** SUPPLIED MATERIAL **
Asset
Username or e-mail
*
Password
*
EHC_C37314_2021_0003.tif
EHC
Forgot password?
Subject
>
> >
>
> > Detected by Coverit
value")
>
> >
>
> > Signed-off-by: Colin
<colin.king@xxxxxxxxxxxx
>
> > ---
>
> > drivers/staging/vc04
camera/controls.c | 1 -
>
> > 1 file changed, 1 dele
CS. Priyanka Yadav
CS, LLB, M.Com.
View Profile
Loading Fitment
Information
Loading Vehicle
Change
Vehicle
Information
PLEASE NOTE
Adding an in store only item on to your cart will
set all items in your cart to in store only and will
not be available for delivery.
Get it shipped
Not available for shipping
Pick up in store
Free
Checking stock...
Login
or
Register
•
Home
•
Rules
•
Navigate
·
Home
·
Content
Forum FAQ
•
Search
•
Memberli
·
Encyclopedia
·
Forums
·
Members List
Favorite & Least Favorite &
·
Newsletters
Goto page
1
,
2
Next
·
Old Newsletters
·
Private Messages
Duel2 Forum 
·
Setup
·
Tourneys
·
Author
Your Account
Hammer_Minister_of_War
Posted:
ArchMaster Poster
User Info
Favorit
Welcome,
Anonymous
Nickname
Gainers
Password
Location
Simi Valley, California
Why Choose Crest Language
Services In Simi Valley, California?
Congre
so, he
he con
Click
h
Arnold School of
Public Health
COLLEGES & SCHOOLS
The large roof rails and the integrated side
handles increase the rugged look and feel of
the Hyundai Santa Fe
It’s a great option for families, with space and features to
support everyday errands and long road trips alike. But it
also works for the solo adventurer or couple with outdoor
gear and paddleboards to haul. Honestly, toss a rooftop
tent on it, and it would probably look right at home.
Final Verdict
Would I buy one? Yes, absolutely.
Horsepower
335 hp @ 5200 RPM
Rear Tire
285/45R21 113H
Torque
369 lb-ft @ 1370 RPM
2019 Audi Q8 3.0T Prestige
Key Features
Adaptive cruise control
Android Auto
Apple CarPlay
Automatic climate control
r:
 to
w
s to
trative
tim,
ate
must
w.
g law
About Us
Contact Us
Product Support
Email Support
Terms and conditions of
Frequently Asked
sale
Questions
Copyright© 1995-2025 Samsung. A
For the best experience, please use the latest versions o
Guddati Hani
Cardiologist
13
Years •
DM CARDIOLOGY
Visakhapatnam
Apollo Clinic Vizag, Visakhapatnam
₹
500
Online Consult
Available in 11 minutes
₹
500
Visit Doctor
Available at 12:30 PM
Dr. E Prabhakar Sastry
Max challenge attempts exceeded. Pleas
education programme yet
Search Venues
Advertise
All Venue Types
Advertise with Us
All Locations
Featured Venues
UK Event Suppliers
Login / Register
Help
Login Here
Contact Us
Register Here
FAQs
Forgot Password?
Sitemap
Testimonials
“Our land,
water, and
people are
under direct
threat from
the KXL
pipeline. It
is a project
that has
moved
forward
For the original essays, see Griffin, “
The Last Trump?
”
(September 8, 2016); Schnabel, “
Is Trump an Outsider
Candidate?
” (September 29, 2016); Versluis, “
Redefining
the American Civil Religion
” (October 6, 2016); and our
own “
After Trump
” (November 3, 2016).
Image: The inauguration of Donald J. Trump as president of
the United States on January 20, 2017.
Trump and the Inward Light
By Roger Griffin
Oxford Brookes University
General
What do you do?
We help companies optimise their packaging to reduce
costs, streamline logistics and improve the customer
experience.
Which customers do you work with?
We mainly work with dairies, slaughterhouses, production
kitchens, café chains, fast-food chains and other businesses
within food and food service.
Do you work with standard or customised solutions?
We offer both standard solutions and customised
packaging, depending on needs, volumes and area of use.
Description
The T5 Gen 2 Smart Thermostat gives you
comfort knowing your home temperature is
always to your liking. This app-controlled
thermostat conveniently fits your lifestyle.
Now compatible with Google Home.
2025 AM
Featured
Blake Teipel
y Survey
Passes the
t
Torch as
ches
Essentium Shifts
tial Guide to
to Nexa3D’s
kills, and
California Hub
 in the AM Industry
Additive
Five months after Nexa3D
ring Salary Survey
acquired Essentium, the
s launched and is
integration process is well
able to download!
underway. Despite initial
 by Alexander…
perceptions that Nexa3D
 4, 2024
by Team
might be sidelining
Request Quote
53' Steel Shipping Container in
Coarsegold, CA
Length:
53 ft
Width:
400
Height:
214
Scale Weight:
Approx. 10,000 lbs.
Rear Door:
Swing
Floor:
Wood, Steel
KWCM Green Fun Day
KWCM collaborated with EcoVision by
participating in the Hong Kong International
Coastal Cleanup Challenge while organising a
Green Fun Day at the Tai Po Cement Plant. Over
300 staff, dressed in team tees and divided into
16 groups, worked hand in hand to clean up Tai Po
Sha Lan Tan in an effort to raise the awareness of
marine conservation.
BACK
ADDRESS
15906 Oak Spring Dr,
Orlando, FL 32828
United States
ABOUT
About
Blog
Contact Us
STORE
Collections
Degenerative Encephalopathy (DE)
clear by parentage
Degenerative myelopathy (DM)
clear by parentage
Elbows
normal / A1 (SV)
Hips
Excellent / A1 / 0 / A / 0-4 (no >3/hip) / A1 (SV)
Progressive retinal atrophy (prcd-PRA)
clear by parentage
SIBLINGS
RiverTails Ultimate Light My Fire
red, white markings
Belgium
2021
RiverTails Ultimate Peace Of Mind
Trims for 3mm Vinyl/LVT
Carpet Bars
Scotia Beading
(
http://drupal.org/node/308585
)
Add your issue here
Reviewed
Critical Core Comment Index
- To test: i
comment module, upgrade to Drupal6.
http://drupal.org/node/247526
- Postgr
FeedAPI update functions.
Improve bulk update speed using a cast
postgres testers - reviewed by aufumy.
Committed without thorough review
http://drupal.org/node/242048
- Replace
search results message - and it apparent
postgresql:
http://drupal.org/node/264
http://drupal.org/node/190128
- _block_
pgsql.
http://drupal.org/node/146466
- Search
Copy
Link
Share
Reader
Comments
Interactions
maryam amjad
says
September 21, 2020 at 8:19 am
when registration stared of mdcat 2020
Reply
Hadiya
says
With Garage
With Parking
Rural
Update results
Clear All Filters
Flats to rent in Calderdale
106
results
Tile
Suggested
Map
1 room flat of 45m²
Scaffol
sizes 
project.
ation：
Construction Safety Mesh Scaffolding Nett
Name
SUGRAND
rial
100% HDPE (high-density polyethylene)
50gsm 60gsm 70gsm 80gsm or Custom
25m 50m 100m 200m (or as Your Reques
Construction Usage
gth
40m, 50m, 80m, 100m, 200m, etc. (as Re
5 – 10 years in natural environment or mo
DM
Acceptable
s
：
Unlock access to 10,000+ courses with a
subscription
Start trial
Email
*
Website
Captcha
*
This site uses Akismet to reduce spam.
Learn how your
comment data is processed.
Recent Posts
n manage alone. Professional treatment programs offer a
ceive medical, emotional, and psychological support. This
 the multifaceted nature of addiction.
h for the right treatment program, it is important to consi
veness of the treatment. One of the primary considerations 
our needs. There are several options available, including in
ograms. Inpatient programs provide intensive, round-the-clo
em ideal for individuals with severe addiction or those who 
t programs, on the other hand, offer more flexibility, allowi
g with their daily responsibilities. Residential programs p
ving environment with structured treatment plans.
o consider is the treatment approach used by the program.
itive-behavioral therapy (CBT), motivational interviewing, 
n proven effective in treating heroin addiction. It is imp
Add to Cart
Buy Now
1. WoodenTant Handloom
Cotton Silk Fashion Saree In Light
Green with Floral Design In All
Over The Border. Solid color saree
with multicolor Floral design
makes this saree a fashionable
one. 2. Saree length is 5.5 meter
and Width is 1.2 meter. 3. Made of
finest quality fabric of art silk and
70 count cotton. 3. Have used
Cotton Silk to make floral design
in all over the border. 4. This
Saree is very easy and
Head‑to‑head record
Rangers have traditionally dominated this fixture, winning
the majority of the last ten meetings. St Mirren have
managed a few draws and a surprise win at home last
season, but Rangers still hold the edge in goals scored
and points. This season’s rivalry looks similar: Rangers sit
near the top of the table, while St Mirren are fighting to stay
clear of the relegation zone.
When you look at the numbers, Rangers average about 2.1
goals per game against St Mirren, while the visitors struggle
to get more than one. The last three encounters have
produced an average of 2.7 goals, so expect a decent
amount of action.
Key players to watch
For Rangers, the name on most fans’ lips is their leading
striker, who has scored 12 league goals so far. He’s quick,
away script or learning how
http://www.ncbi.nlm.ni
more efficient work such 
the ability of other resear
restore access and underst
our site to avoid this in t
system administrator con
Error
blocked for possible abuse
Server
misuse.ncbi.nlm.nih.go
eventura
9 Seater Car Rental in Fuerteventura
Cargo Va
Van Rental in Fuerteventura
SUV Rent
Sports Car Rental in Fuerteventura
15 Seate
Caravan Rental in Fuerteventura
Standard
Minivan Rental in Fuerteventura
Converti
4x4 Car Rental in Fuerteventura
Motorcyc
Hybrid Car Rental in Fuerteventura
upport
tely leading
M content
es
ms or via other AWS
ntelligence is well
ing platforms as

** JOB ITEM **
Please give again only the lines from the start of the material through the line holding "PLEASE NOTE", exactly as they are written.

** TASK RESPONSE **
Asset
Username or e-mail
*
Password
*
EHC_C37314_2021_0003.tif
EHC
Forgot password?
Subject
>
> >
>
> > Detected by Coverit
value")
>
> >
>
> > Signed-off-by: Colin
<colin.king@xxxxxxxxxxxx
>
> > ---
>
> > drivers/staging/vc04
camera/controls.c | 1 -
>
> > 1 file changed, 1 dele
CS. Priyanka Yadav
CS, LLB, M.Com.
View Profile
Loading Fitment
Information
Loading Vehicle
Change
Vehicle
Information
PLEASE NOTE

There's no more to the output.